Abstract: We are now in an era of big data as well as high-dimensional data: data volume is almost doubling every two years. Fortunately, high-dimensional data are structured. Usually, they are of low rank. This is the basis of dimensionality reduction and compressed sensing. To extract efficient information from the low-rank structure without fully observing the matrix, there are two questions to handle: 1. what is the true rank of the data matrix with only small samples (testing problem)? 2. given the rank of the matrix, how to design computationally efficient algorithm to recover the matrix with only compressed observations (learning problem)?

In this talk, we will focus on the testing and learning problems regarding the matrix rank with optimal sample complexity, which are new paradigms of information extraction from the big data. In the first part of the talk, we will see how we can test the rank of an unknown matrix via an interesting ladder-shaped sampling scheme. We also supplement our positive results with a hardness result, showing that our sampling scheme is near-optimal.

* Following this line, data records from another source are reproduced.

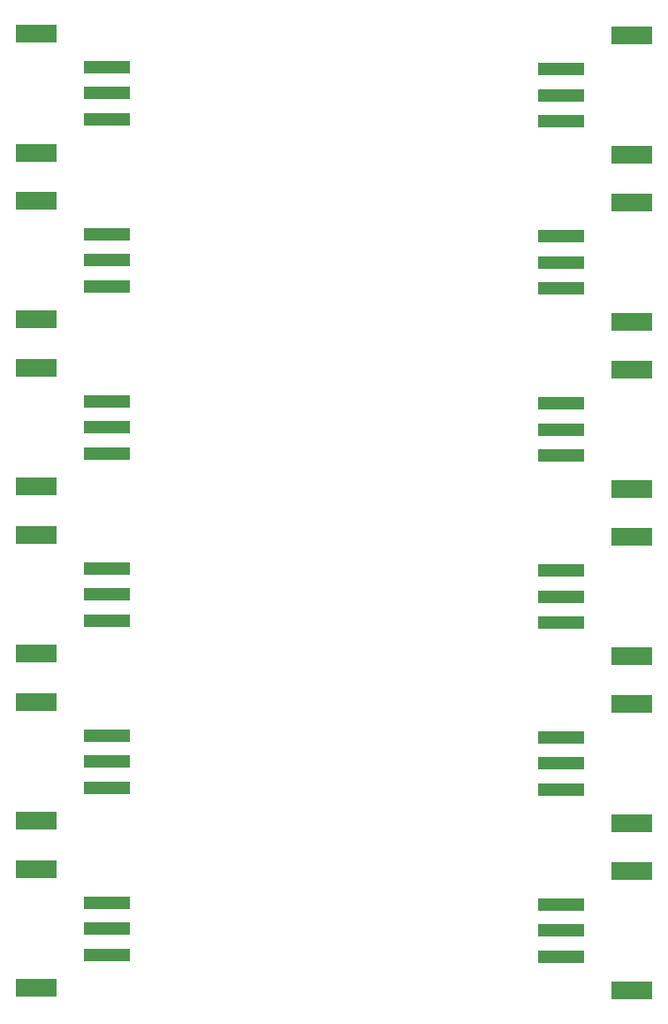
<source format=gbp>
G04*
G04 #@! TF.GenerationSoftware,Altium Limited,Altium Designer,20.1.12 (249)*
G04*
G04 Layer_Color=128*
%FSLAX25Y25*%
%MOIN*%
G70*
G04*
G04 #@! TF.SameCoordinates,880ED213-D7CF-42DA-8A1E-0FEEA66E8632*
G04*
G04*
G04 #@! TF.FilePolarity,Positive*
G04*
G01*
G75*
%ADD22R,0.15354X0.07087*%
%ADD23R,0.17717X0.05118*%
D22*
X240748Y3150D02*
D03*
Y48031D02*
D03*
X16091Y48825D02*
D03*
Y3943D02*
D03*
X240748Y66142D02*
D03*
Y111024D02*
D03*
X16091Y111817D02*
D03*
Y66935D02*
D03*
X240748Y129134D02*
D03*
Y174016D02*
D03*
X16091Y174809D02*
D03*
Y129928D02*
D03*
X240748Y192126D02*
D03*
Y237008D02*
D03*
X16091Y237802D02*
D03*
Y192920D02*
D03*
X240748Y255118D02*
D03*
Y300000D02*
D03*
X16091Y300794D02*
D03*
Y255912D02*
D03*
X240748Y318110D02*
D03*
Y362992D02*
D03*
X16091Y363786D02*
D03*
Y318904D02*
D03*
D23*
X213976Y15748D02*
D03*
Y35433D02*
D03*
Y25591D02*
D03*
X42862Y36227D02*
D03*
Y16542D02*
D03*
Y26384D02*
D03*
X213976Y78740D02*
D03*
Y98425D02*
D03*
Y88583D02*
D03*
X42862Y99219D02*
D03*
Y79534D02*
D03*
Y89376D02*
D03*
X213976Y141732D02*
D03*
Y161417D02*
D03*
Y151575D02*
D03*
X42862Y162211D02*
D03*
Y142526D02*
D03*
Y152368D02*
D03*
X213976Y204724D02*
D03*
Y224410D02*
D03*
Y214567D02*
D03*
X42862Y225203D02*
D03*
Y205518D02*
D03*
Y215361D02*
D03*
X213976Y267717D02*
D03*
Y287402D02*
D03*
Y277559D02*
D03*
X42862Y288195D02*
D03*
Y268510D02*
D03*
Y278353D02*
D03*
X213976Y330709D02*
D03*
Y350394D02*
D03*
Y340551D02*
D03*
X42862Y351187D02*
D03*
Y331502D02*
D03*
Y341345D02*
D03*
M02*

</source>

In the second part of the talk, we study the matrix completion problem. Matrix completion is known as a non-convex problem in its most original form. To alleviate the computational issue, we show that strong duality holds for the matrix completion with nearly optimal sample complexity. For the hardness result, we also show that generic matrix factorization requires exponential time to be solved.

Based on joint work with Nina Balcan (CMU), Yi Li (Nanyang Technological University), Yingyu Liang (Wisconsin-Madison), and David P. Woodruff (CMU).